Para os países da zona euro, estas poderão assumir a forma de advertências e, em última análise, de coimas no seguinte montante:

  • 0,2 % do PIB, no caso de violação das regras da vertente preventiva ou corretiva
  • 0,5 % do PIB, no caso de violação das regras da vertente preventiva ou corretiva Além disso, todos os países da UE (com exceção do Reino Unido), podem ser alvo de suspensão das autorizações ou dos pagamentos dos fundos estruturais e de investimento da UE (por exemplo, o Fundo Europeu de Desenvolvimento Regional, o Fundo Social Europeu, o Fundo de Coesão, o Fundo Europeu Agrícola de Desenvolvimento Rural e o Fundo Europeu dos Assuntos Marítimos e das Pescas).
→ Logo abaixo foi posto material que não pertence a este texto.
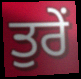
ਤੁਰੇਂ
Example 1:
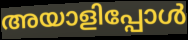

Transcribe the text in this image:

അയാളിപ്പോൾ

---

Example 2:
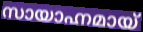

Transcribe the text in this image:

സായാഹ്നമായ്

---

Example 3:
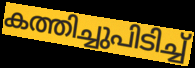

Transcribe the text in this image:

കത്തിച്ചുപിടിച്ച്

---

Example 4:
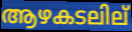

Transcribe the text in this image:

ആഴകടലില്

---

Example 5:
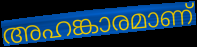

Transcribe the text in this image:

അഹങ്കാരമാണ്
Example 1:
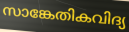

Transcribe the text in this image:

സാങ്കേതികവിദ്യ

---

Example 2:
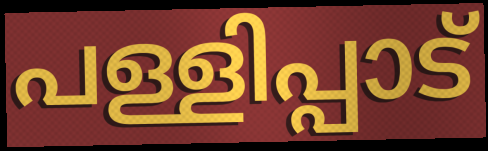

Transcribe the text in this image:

പള്ളിപ്പാട്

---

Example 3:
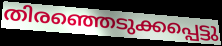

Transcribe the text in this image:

തിരഞ്ഞെടുക്കപ്പെട്ടു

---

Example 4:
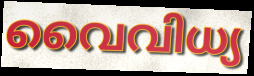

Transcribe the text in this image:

വൈവിധ്യ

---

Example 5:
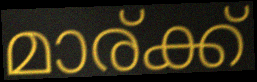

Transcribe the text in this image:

മാര്ക്ക്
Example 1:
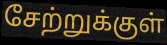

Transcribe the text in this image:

சேற்றுக்குள்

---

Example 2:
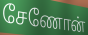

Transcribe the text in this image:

சேணோன்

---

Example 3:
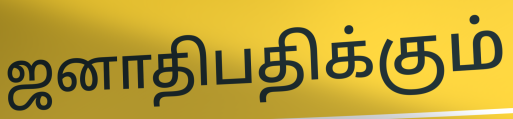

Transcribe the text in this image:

ஜனாதிபதிக்கும்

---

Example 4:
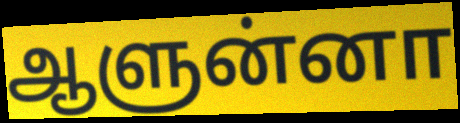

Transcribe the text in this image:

ஆளுன்னா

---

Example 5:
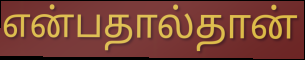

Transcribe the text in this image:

என்பதால்தான்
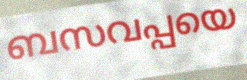
ബസവപ്പയെ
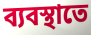
ব্যবস্থাতে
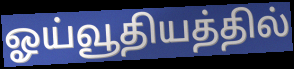
ஓய்வூதியத்தில்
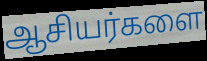
ஆசியர்களை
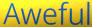
Aweful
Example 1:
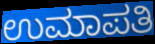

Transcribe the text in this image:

ಉಮಾಪತಿ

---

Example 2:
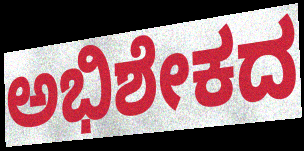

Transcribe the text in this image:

ಅಭಿಶೇಕದ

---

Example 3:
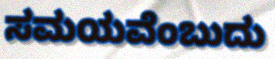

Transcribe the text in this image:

ಸಮಯವೆಂಬುದು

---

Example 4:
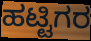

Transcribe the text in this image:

ಹಟ್ಟಿಗರ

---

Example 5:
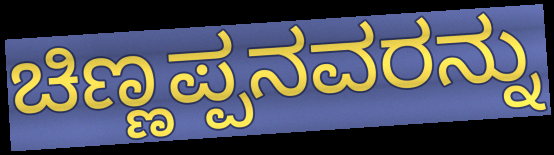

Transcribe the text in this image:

ಚಿಣ್ಣಪ್ಪನವರನ್ನು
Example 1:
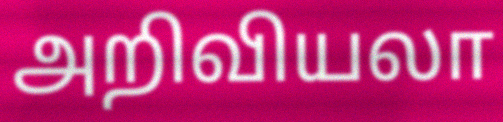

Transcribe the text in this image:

அறிவியலா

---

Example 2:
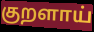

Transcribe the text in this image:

குறளாய்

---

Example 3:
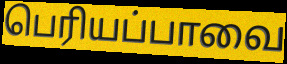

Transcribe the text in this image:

பெரியப்பாவை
História do Pacto de Estabilidade e Crescimento

O Pacto de Estabilidade e Crescimento tem evoluído, em grande medida, paralelamente às regras de governação económica da União Europeia.

2015

Flexibilidade do PEC

A Comissão Europeia publica orientaçõespdf Traduções da ligação anterior  sobre a forma como vai aplicar as regras do PEC de modo a reforçar a ligação entre as reformas estruturais, o investimento e a responsabilidade orçamental, a fim de apoiar o crescimento e o emprego.

2014

Revisão do PEC

Uma análise das regras «Six Pack» e «Two Pack» pdf Traduções da ligação anterior , prevista na legislação da UE, concluiu que a legislação tinha contribuído para o progresso da consolidação orçamental na UE. A análise destacou alguns pontos fortes, bem como algumas áreas suscetíveis de serem melhoradas. Este assunto será alvo de debate com o Parlamento Europeu e os países da UE.

2013

Pacto Orçamental

A importância dos objetivos orçamentais estabelecidos pela vertente preventiva do PEC (objetivos de médio prazo ) foi sublinhada por um conjunto de regras denominado Pacto Orçamental, que faz parte de um tratado intergovernamental denominado Tratado sobre Estabilidade, Coordenação e Governação (TECG).

«Two Pack»

O cumprimento do PEC é apoiado pelas novas disposições denominadas «Two Pack», que reforçam a coordenação económica entre os países da UE e introduzem novos instrumentos de acompanhamento. Um Código de Conduta (última atualização em novembro de 2014) inclui mais pormenores sobre a implementação das disposições do «Two Pack».

2011

«Six Pack»

O PEC tornou-se mais completo e previsível através do «Six Pack», um conjunto de regras que complementam as regras da governação económica da União Europeia. O controlo da política orçamental e económica é organizado no quadro do Semestre Europeu. Um Código de Conduta (última atualização em setembro de 2014) inclui mais pormenores sobre a implementação das disposições do PEC.

2005

Alteração do PEC

Os legisladores europeus introduzem alterações no PEC para ter melhor em conta as diferentes realidades nacionais e melhorar a lógica económica das regras a respeitar.

1999

Regras corretivas

As regras corretivas do PEC entram em vigor.

1998

Regras preventivas

As regras preventivas do PEC entram em vigor.

1997

Pacto de Estabilidade e Crescimento

Os países da UE acordam em reforçar o acompanhamento e a coordenação das políticas orçamentais e económicas nacionais para fazer cumprir os limiares do défice e da dívida estabelecidos pelo Tratado de Maastricht. Criação do Pacto de Estabilidade e Crescimento.

1992

Assinatura do Tratado de Maastricht

Os países da UE assinam o Tratado de Maastricht, abrindo caminho ao euro como moeda comum da UE. Para esse efeito, ao abrigo do Tratado, são estabelecidos limiares para o défice orçamental (3 % do PIB) e a dívida pública (60 % do PIB).